Financials was the only S&P sector to log losses, led by bank stocks that fell 0.91 percent as the U.S. Treasury yield curve flattened.
“What’s been notable about the last week is that even as the broader market rallied, the yield curve really hasn’t steepened much,” said Christopher Verrone, partner and head of technical and macro research at Strategas in New York.
“The flattening of the curve again today is likely another macro headwind for financials, and banks in particular.”
Gains in Apple Inc. and Microsoft Corp. pulled the technology sector up 0.51 percent, but the gains were limited by a drop in chip stocks after Samsung blamed its profit drop on weak chip demand.
The Philadelphia Semiconductor index dropped 1.16 percent.
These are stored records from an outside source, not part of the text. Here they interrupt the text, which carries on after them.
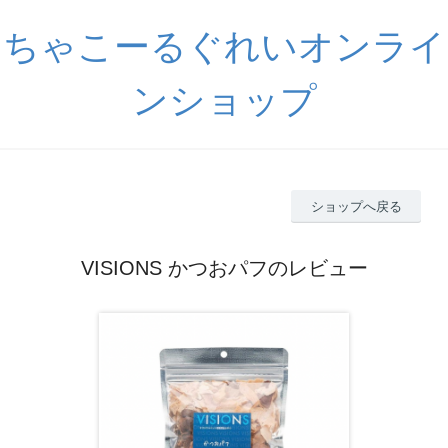
ちゃこーるぐれいオンライ
ンショップ
ショップへ戻る
VISIONS かつおパフのレビュー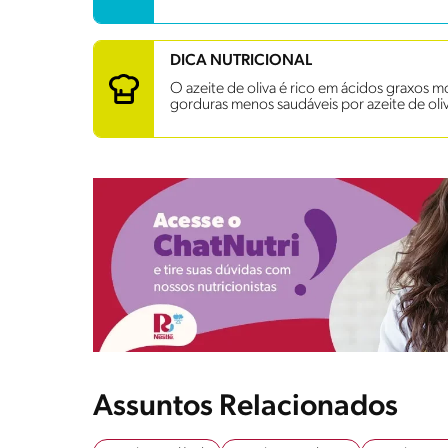
DICA NUTRICIONAL
O azeite de oliva é rico em ácidos graxos m
gorduras menos saudáveis por azeite de oli
Assuntos Relacionados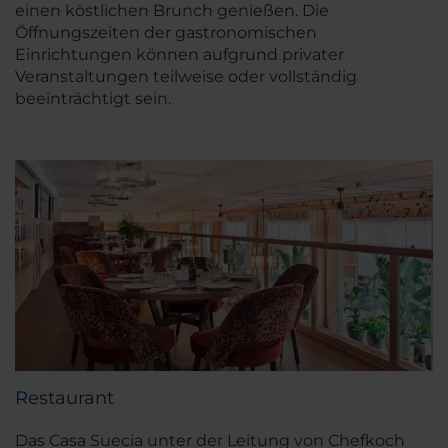
einen köstlichen Brunch genießen. Die
Öffnungszeiten der gastronomischen
Einrichtungen können aufgrund privater
Veranstaltungen teilweise oder vollständig
beeinträchtigt sein.
Restaurant
Das Casa Suecia unter der Leitung von Chefkoch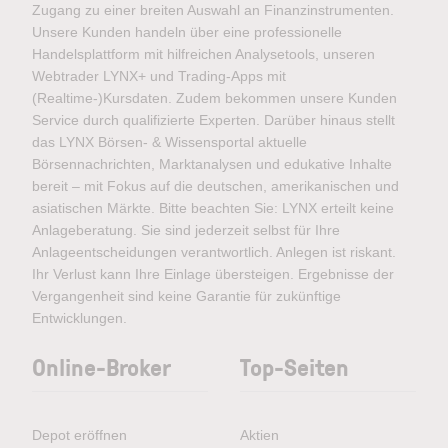
Zugang zu einer breiten Auswahl an Finanzinstrumenten.
Unsere Kunden handeln über eine professionelle
Handelsplattform mit hilfreichen Analysetools, unseren
Webtrader LYNX+ und Trading-Apps mit
(Realtime-)Kursdaten. Zudem bekommen unsere Kunden
Service durch qualifizierte Experten. Darüber hinaus stellt
das LYNX Börsen- & Wissensportal aktuelle
Börsennachrichten, Marktanalysen und edukative Inhalte
bereit – mit Fokus auf die deutschen, amerikanischen und
asiatischen Märkte. Bitte beachten Sie: LYNX erteilt keine
Anlageberatung. Sie sind jederzeit selbst für Ihre
Anlageentscheidungen verantwortlich. Anlegen ist riskant.
Ihr Verlust kann Ihre Einlage übersteigen. Ergebnisse der
Vergangenheit sind keine Garantie für zukünftige
Entwicklungen.
Online-Broker
Top-Seiten
Depot eröffnen
Aktien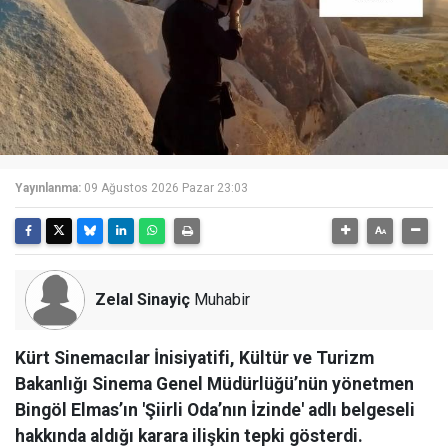
Yayınlanma:
09 Ağustos 2026 Pazar 23:03
Zelal Sinayiç
Muhabir
Kürt Sinemacılar İnisiyatifi, Kültür ve Turizm
Bakanlığı Sinema Genel Müdürlüğü’nün yönetmen
Bingöl Elmas’ın 'Şiirli Oda’nın İzinde' adlı belgeseli
hakkında aldığı karara ilişkin tepki gösterdi.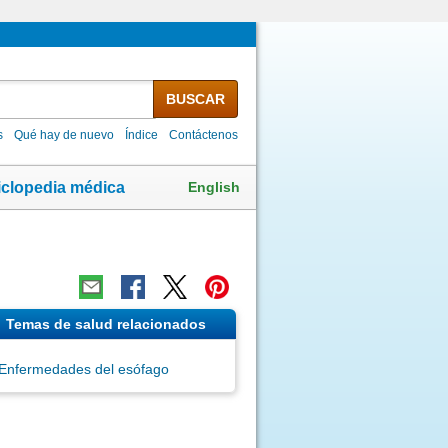
BUSCAR
s
Qué hay de nuevo
Índice
Contáctenos
English
iclopedia médica
Temas de salud relacionados
Enfermedades del esófago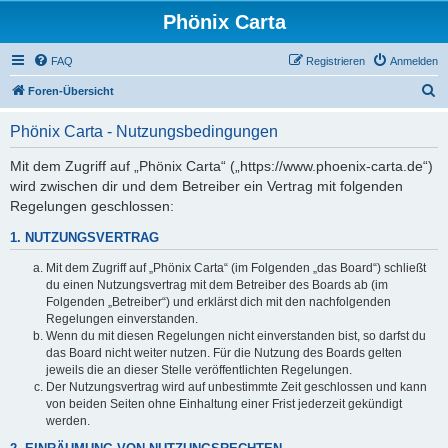
Phönix Carta
FAQ
Registrieren
Anmelden
S
Foren-Übersicht
u
Phönix Carta - Nutzungsbedingungen
c
h
Mit dem Zugriff auf „Phönix Carta“ („https://www.phoenix-carta.de“)
wird zwischen dir und dem Betreiber ein Vertrag mit folgenden
e
Regelungen geschlossen:
1. NUTZUNGSVERTRAG
Mit dem Zugriff auf „Phönix Carta“ (im Folgenden „das Board“) schließt
du einen Nutzungsvertrag mit dem Betreiber des Boards ab (im
Folgenden „Betreiber“) und erklärst dich mit den nachfolgenden
Regelungen einverstanden.
Wenn du mit diesen Regelungen nicht einverstanden bist, so darfst du
das Board nicht weiter nutzen. Für die Nutzung des Boards gelten
jeweils die an dieser Stelle veröffentlichten Regelungen.
Der Nutzungsvertrag wird auf unbestimmte Zeit geschlossen und kann
von beiden Seiten ohne Einhaltung einer Frist jederzeit gekündigt
werden.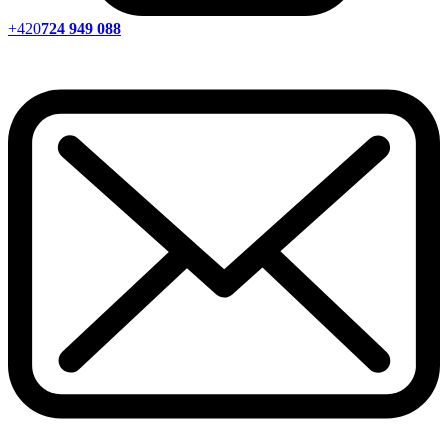
+420
724 949 088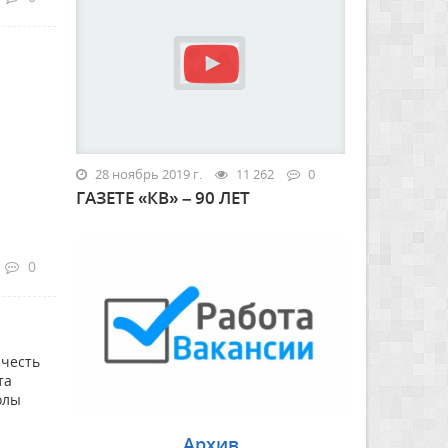
28 ноябрь 2019 г.
11 262
0
ГАЗЕТЕ «КВ» – 90 ЛЕТ
0
 честь
та
олы
Архив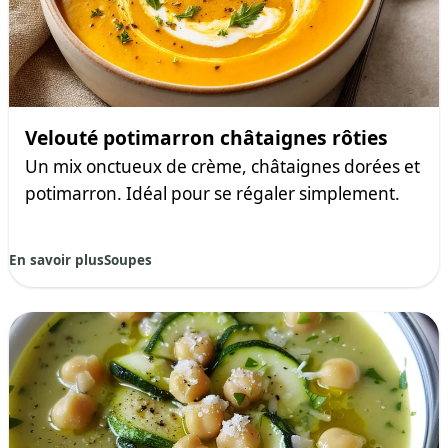
Velouté potimarron châtaignes rôties
Un mix onctueux de crème, châtaignes dorées et
potimarron. Idéal pour se régaler simplement.
En savoir plus
Soupes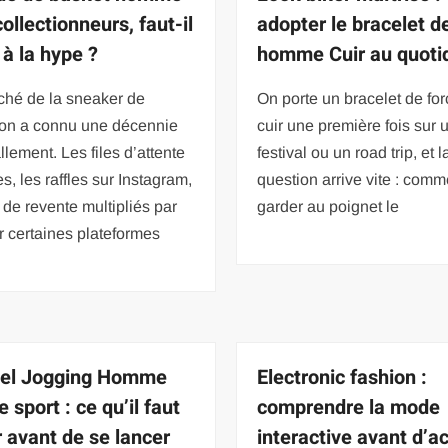
ollectionneurs, faut-il
adopter le bracelet d
 à la hype ?
homme Cuir au quoti
ché de la sneaker de
On porte un bracelet de fo
tion a connu une décennie
cuir une première fois sur 
lement. Les files d’attente
festival ou un road trip, et l
es, les raffles sur Instagram,
question arrive vite : comm
x de revente multipliés par
garder au poignet le
r certaines plateformes
uel Jogging Homme
Electronic fashion :
e sport : ce qu’il faut
comprendre la mode
r avant de se lancer
interactive avant d’a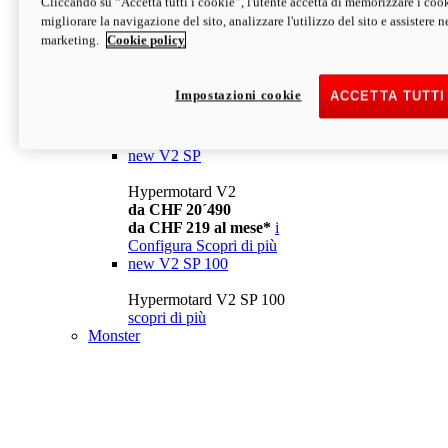
Cliccando su “Accetta tutti i cookie”, l'utente accetta di memorizzare i cook
da CHF 13´990
i
migliorare la navigazione del sito, analizzare l'utilizzo del sito e assistere ne
Configura
Scopri di più
marketing.
Cookie policy
new
V2
Hypermotard V2
Impostazioni cookie
ACCETTA TUTTI
da CHF 15´990
da CHF 169 al mese*
i
Configura
Scopri di più
new
V2 SP
Hypermotard V2
da CHF 20´490
da CHF 219 al mese*
i
Configura
Scopri di più
new
V2 SP 100
Hypermotard V2 SP 100
scopri di più
Monster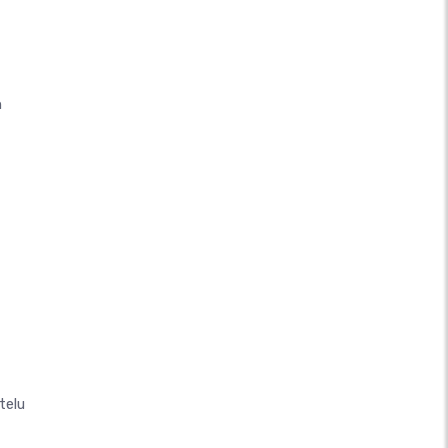
n
telu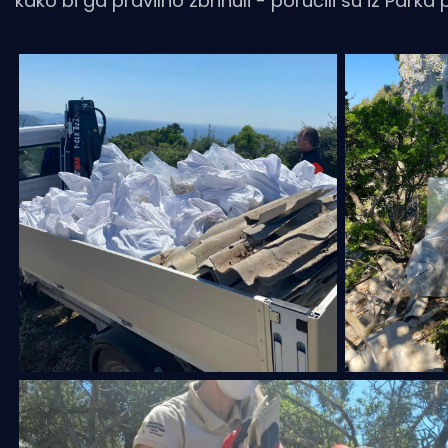
kako bi ga pravilno zbrinuli - poručili su iz Parka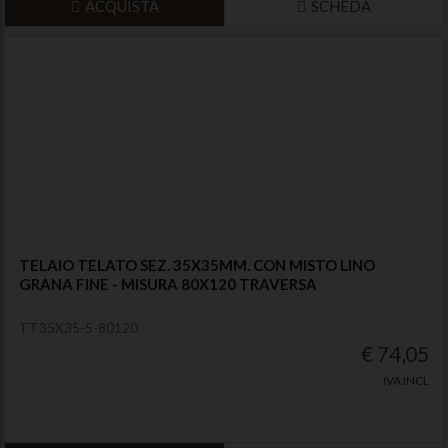
ACQUISTA
SCHEDA
TELAIO TELATO SEZ. 35X35MM. CON MISTO LINO
GRANA FINE - MISURA 80X120 TRAVERSA
TT35X35-5-80120
€ 74,05
IVA INCL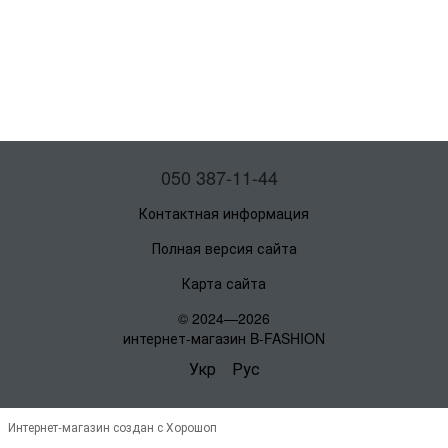
050 387-11-44
Контактная информация
Полная версия сайта
Карта сайта
© 2024—2026
интернет-магазин B-FASHION
Укр
Рус
Интернет-магазин создан с Хорошоп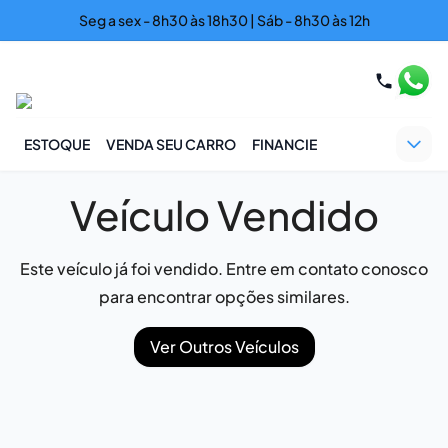
Seg a sex - 8h30 às 18h30 | Sáb - 8h30 às 12h
ESTOQUE
VENDA SEU CARRO
FINANCIE
Veículo Vendido
Este veículo já foi vendido. Entre em contato conosco
para encontrar opções similares.
Ver Outros Veículos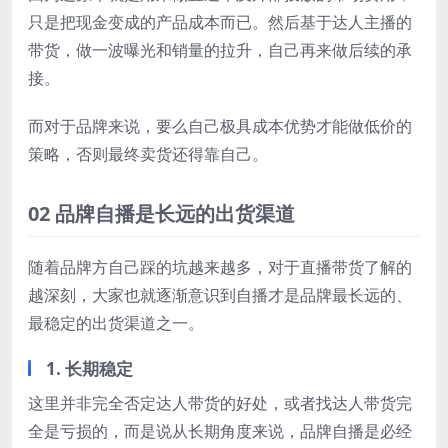
只是把现金变成的产品成本而已。然后基于达人主播的
带货，做一波曝光和销量的拉升，自己再来做后续的承
接。
而对于品牌来说，要么自己极具成本优势才能做低价的
策略，否则最终卖货还得靠自己。
02 品牌自播是长远的出货渠道
随着品牌方自己踩的坑越来越多，对于直播带货了解的
越深刻，大家也就逐渐意识到自播才是品牌最长远的、
最稳定的出货渠道之一。
1. 长期稳定
这里并非完全否定达人带货的好处，或者找达人带货完
全是亏损的，而是说从长期角度来说，品牌自播是必经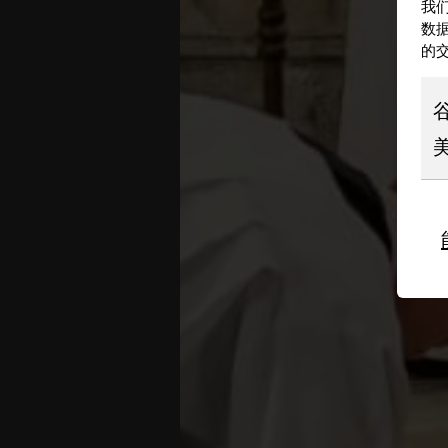
我们
数
的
Adding to the woes, Goldman Sachs forecast a tough year for chipmakers, particularly in the first half.
Among stocks, Illumina Inc. slid 5.6 percent after the gene test maker gave a weak revenue forecast at the J.P. Morgan healthcare conference.
PG&E Corp. shares continued to decline, falling 11.2 percent after S&P Global Ratings stripped the California power utility of its investment-grade credit rating.
Union Pacific Corp. rose 8.3 percent after the No.1 U.S. railroad named industry veteran Jim Vena as chief operating officer.
Advancing issues outnumbered decliners by a 2.42-to-1 ratio on the NYSE and a 1.87-to-1 ratio on the Nasdaq.
The S&P index recorded no new 52-week highs and one new low, while the Nasdaq recorded 23 new highs and 13 new lows.